Let $H$ be a Hilbert space and $T:H\rightarrow H$ be bounded, linear, self-adjoint and unitary. Show that $H=H_+ \oplus H_{-}$, where $H_+ = \{x\in H: T(x)=x\}$ and $H_- = \{x\in H:T(x)=-x\}$.
My attempt:
It is easy to see that $H_+$ is closed, and by general results on projecting onto a complete subspace, $H=H_+\oplus H^\perp_+$. Thus, it suffices to show $H^\perp_+=H_-$.
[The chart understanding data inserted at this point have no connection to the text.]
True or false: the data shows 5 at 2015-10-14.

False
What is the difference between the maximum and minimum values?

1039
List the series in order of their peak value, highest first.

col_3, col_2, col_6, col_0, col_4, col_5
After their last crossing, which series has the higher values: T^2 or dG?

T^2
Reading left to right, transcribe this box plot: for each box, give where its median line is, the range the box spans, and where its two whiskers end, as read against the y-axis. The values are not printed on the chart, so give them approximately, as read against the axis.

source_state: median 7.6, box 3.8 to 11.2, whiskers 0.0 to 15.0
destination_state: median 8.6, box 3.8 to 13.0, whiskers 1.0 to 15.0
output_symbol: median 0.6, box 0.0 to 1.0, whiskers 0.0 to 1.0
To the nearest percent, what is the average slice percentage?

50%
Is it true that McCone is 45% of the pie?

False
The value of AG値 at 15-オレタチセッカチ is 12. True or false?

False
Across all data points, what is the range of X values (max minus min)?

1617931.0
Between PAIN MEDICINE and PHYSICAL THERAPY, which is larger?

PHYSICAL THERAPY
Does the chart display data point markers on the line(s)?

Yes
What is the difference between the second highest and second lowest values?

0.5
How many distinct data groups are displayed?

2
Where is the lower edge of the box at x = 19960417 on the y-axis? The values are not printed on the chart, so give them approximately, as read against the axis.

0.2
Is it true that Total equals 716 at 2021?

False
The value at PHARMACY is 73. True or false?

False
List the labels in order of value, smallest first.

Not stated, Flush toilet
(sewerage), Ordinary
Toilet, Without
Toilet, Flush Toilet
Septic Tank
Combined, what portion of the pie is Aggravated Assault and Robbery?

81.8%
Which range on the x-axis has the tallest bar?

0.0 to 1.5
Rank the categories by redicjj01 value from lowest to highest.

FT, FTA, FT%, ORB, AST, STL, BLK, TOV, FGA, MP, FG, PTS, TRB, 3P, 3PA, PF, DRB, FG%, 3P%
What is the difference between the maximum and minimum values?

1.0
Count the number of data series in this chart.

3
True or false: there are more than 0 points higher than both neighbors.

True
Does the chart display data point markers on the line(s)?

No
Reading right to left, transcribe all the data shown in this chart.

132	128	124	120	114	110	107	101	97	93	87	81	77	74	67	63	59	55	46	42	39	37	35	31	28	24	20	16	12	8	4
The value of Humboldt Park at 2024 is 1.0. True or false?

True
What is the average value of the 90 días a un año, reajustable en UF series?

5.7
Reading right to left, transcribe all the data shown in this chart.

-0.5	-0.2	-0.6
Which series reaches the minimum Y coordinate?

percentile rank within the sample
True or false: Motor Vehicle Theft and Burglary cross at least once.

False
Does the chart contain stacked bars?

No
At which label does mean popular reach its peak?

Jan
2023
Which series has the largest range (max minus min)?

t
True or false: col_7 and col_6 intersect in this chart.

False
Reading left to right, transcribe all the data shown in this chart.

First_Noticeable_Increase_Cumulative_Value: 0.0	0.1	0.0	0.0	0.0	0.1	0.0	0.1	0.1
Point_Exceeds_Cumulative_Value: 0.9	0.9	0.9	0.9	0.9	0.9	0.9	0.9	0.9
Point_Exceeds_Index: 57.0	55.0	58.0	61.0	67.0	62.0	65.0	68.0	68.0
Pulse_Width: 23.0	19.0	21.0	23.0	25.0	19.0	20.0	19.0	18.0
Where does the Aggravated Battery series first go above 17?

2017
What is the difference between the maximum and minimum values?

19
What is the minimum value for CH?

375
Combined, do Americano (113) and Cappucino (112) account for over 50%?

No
If $T(x)=-x$ and $y\in H_+$, then $\langle x,y \rangle = \langle Tx,Ty \rangle = \langle -x,y \rangle $, so $\langle x,y \rangle =0$. This shows $H_-\subset H^\perp_+$.
The remaining containment is where I am having difficulty. If we let $x\in H_+^\perp$, so that $\langle x,y \rangle =0$ for all $y\in H_+$, then what remains to be shown is $||T(x)+x||=0$. But this is a challenge.. The closest result I've got was $||T(x)+x||^2 = ||T(x+y)+x||^2$. How should I proceed?
Best Answer
$$ (T-I)(T+I)=T^2-I=T^*T-I=I-I=0. $$ Therefore $$ x = \frac{1}{2}(I-T)x+\frac{1}{2}(I+T)x \\ = x_{-}+x_{+} $$ where $x_{-}=\frac{1}{2}(I-T)x$ and $x_{+}=\frac{1}{2}(I+T)x$ satisfy $$ x=x_{-}+x_{+}, \\ Tx_{-} = -x_{-}, \; Tx_{+}=x_{+}. $$ This is an orthogonal decomposition because $$ \langle (I-T)x,(I+T)y\rangle = \langle (I+T)(I-T)x,y\rangle =0. $$ So $H=H_{+}\oplus H_{-}$ is an orthogonal decomposition where $$ H_{+} = \mathcal{R}(I+T),\;\;\; H_{-}=\mathcal{R}(I-T). $$ $T$ is the identity on $H_+$ and is the negative of the identity on $H_-$.